• **Challenge**
Please render every line of the data below as a numbered list, leaving out any blank lines.

• **Entries shown**
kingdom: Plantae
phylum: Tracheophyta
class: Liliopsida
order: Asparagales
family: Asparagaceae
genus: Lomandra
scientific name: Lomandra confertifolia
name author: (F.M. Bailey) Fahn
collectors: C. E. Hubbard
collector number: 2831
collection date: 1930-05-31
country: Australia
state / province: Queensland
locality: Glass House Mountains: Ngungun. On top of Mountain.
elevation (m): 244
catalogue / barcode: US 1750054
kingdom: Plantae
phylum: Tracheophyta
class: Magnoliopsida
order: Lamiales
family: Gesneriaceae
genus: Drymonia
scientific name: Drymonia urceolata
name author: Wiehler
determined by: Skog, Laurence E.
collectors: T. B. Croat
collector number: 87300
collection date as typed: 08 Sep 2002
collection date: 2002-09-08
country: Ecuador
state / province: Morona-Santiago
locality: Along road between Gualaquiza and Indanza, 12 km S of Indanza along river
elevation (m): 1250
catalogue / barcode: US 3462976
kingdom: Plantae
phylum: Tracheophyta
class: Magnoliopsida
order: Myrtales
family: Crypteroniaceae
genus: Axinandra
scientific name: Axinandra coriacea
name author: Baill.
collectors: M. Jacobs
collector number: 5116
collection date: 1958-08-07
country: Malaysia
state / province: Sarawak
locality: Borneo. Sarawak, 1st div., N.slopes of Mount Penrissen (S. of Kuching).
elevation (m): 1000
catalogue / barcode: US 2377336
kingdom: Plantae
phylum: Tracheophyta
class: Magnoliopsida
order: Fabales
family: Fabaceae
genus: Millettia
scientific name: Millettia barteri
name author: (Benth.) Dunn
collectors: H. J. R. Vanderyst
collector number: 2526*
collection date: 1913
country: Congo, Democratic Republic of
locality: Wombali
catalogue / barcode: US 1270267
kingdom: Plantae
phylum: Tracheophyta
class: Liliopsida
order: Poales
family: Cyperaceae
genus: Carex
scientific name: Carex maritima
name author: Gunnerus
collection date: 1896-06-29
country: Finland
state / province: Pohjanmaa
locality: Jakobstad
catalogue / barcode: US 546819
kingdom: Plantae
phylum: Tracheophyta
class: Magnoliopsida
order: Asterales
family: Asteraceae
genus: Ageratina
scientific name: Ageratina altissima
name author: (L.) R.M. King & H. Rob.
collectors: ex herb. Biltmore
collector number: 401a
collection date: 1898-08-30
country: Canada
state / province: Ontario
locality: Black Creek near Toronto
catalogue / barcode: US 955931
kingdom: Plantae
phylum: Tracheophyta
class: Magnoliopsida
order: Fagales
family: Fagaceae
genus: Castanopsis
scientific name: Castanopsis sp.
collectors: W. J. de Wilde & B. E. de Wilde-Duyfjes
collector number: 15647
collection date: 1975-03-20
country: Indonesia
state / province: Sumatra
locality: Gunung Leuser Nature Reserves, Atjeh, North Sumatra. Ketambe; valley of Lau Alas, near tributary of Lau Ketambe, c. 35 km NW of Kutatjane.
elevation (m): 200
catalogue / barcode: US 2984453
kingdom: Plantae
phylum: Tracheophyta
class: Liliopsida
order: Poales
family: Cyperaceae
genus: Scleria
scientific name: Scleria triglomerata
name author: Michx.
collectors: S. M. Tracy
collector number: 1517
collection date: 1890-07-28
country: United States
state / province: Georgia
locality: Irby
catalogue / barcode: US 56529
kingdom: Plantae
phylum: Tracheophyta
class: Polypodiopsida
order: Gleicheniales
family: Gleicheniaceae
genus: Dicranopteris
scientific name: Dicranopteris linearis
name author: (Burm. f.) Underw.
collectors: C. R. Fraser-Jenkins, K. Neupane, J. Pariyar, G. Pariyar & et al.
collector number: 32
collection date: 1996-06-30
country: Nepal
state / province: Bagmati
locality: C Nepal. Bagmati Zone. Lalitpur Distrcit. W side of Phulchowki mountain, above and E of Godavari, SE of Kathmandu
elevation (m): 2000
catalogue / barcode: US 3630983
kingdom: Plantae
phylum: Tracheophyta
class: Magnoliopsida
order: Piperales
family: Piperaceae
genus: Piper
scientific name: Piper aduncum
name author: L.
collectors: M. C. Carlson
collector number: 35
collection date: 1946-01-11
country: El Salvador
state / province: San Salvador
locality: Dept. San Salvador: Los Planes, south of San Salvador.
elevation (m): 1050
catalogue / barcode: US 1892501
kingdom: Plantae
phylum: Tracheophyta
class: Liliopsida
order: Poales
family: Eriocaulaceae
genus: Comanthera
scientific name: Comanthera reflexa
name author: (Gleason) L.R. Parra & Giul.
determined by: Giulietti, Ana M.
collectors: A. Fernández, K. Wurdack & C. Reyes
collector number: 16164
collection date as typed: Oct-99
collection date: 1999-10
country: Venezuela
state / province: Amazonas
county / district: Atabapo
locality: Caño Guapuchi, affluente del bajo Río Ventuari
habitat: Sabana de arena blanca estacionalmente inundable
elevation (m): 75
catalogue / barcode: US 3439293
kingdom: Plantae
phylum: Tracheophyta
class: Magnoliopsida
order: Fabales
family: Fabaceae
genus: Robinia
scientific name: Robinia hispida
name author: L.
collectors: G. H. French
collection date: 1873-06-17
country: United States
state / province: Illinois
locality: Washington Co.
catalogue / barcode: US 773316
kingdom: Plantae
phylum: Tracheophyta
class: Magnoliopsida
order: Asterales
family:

• **Problem solution**
1. kingdom: Plantae
2. phylum: Tracheophyta
3. class: Liliopsida
4. order: Asparagales
5. family: Asparagaceae
6. genus: Lomandra
7. scientific name: Lomandra confertifolia
8. name author: (F.M. Bailey) Fahn
9. collectors: C. E. Hubbard
10. collector number: 2831
11. collection date: 1930-05-31
12. country: Australia
13. state / province: Queensland
14. locality: Glass House Mountains: Ngungun. On top of Mountain.
15. elevation (m): 244
16. catalogue / barcode: US 1750054
17. kingdom: Plantae
18. phylum: Tracheophyta
19. class: Magnoliopsida
20. order: Lamiales
21. family: Gesneriaceae
22. genus: Drymonia
23. scientific name: Drymonia urceolata
24. name author: Wiehler
25. determined by: Skog, Laurence E.
26. collectors: T. B. Croat
27. collector number: 87300
28. collection date as typed: 08 Sep 2002
29. collection date: 2002-09-08
30. country: Ecuador
31. state / province: Morona-Santiago
32. locality: Along road between Gualaquiza and Indanza, 12 km S of Indanza along river
33. elevation (m): 1250
34. catalogue / barcode: US 3462976
35. kingdom: Plantae
36. phylum: Tracheophyta
37. class: Magnoliopsida
38. order: Myrtales
39. family: Crypteroniaceae
40. genus: Axinandra
41. scientific name: Axinandra coriacea
42. name author: Baill.
43. collectors: M. Jacobs
44. collector number: 5116
45. collection date: 1958-08-07
46. country: Malaysia
47. state / province: Sarawak
48. locality: Borneo. Sarawak, 1st div., N.slopes of Mount Penrissen (S. of Kuching).
49. elevation (m): 1000
50. catalogue / barcode: US 2377336
51. kingdom: Plantae
52. phylum: Tracheophyta
53. class: Magnoliopsida
54. order: Fabales
55. family: Fabaceae
56. genus: Millettia
57. scientific name: Millettia barteri
58. name author: (Benth.) Dunn
59. collectors: H. J. R. Vanderyst
60. collector number: 2526*
61. collection date: 1913
62. country: Congo, Democratic Republic of
63. locality: Wombali
64. catalogue / barcode: US 1270267
65. kingdom: Plantae
66. phylum: Tracheophyta
67. class: Liliopsida
68. order: Poales
69. family: Cyperaceae
70. genus: Carex
71. scientific name: Carex maritima
72. name author: Gunnerus
73. collection date: 1896-06-29
74. country: Finland
75. state / province: Pohjanmaa
76. locality: Jakobstad
77. catalogue / barcode: US 546819
78. kingdom: Plantae
79. phylum: Tracheophyta
80. class: Magnoliopsida
81. order: Asterales
82. family: Asteraceae
83. genus: Ageratina
84. scientific name: Ageratina altissima
85. name author: (L.) R.M. King & H. Rob.
86. collectors: ex herb. Biltmore
87. collector number: 401a
88. collection date: 1898-08-30
89. country: Canada
90. state / province: Ontario
91. locality: Black Creek near Toronto
92. catalogue / barcode: US 955931
93. kingdom: Plantae
94. phylum: Tracheophyta
95. class: Magnoliopsida
96. order: Fagales
97. family: Fagaceae
98. genus: Castanopsis
99. scientific name: Castanopsis sp.
100. collectors: W. J. de Wilde & B. E. de Wilde-Duyfjes
101. collector number: 15647
102. collection date: 1975-03-20
103. country: Indonesia
104. state / province: Sumatra
105. locality: Gunung Leuser Nature Reserves, Atjeh, North Sumatra. Ketambe; valley of Lau Alas, near tributary of Lau Ketambe, c. 35 km NW of Kutatjane.
106. elevation (m): 200
107. catalogue / barcode: US 2984453
108. kingdom: Plantae
109. phylum: Tracheophyta
110. class: Liliopsida
111. order: Poales
112. family: Cyperaceae
113. genus: Scleria
114. scientific name: Scleria triglomerata
115. name author: Michx.
116. collectors: S. M. Tracy
117. collector number: 1517
118. collection date: 1890-07-28
119. country: United States
120. state / province: Georgia
121. locality: Irby
122. catalogue / barcode: US 56529
123. kingdom: Plantae
124. phylum: Tracheophyta
125. class: Polypodiopsida
126. order: Gleicheniales
127. family: Gleicheniaceae
128. genus: Dicranopteris
129. scientific name: Dicranopteris linearis
130. name author: (Burm. f.) Underw.
131. collectors: C. R. Fraser-Jenkins, K. Neupane, J. Pariyar, G. Pariyar & et al.
132. collector number: 32
133. collection date: 1996-06-30
134. country: Nepal
135. state / province: Bagmati
136. locality: C Nepal. Bagmati Zone. Lalitpur Distrcit. W side of Phulchowki mountain, above and E of Godavari, SE of Kathmandu
137. elevation (m): 2000
138. catalogue / barcode: US 3630983
139. kingdom: Plantae
140. phylum: Tracheophyta
141. class: Magnoliopsida
142. order: Piperales
143. family: Piperaceae
144. genus: Piper
145. scientific name: Piper aduncum
146. name author: L.
147. collectors: M. C. Carlson
148. collector number: 35
149. collection date: 1946-01-11
150. country: El Salvador
151. state / province: San Salvador
152. locality: Dept. San Salvador: Los Planes, south of San Salvador.
153. elevation (m): 1050
154. catalogue / barcode: US 1892501
155. kingdom: Plantae
156. phylum: Tracheophyta
157. class: Liliopsida
158. order: Poales
159. family: Eriocaulaceae
160. genus: Comanthera
161. scientific name: Comanthera reflexa
162. name author: (Gleason) L.R. Parra & Giul.
163. determined by: Giulietti, Ana M.
164. collectors: A. Fernández, K. Wurdack & C. Reyes
165. collector number: 16164
166. collection date as typed: Oct-99
167. collection date: 1999-10
168. country: Venezuela
169. state / province: Amazonas
170. county / district: Atabapo
171. locality: Caño Guapuchi, affluente del bajo Río Ventuari
172. habitat: Sabana de arena blanca estacionalmente inundable
173. elevation (m): 75
174. catalogue / barcode: US 3439293
175. kingdom: Plantae
176. phylum: Tracheophyta
177. class: Magnoliopsida
178. order: Fabales
179. family: Fabaceae
180. genus: Robinia
181. scientific name: Robinia hispida
182. name author: L.
183. collectors: G. H. French
184. collection date: 1873-06-17
185. country: United States
186. state / province: Illinois
187. locality: Washington Co.
188. catalogue / barcode: US 773316
189. kingdom: Plantae
190. phylum: Tracheophyta
191. class: Magnoliopsida
192. order: Asterales
193. family:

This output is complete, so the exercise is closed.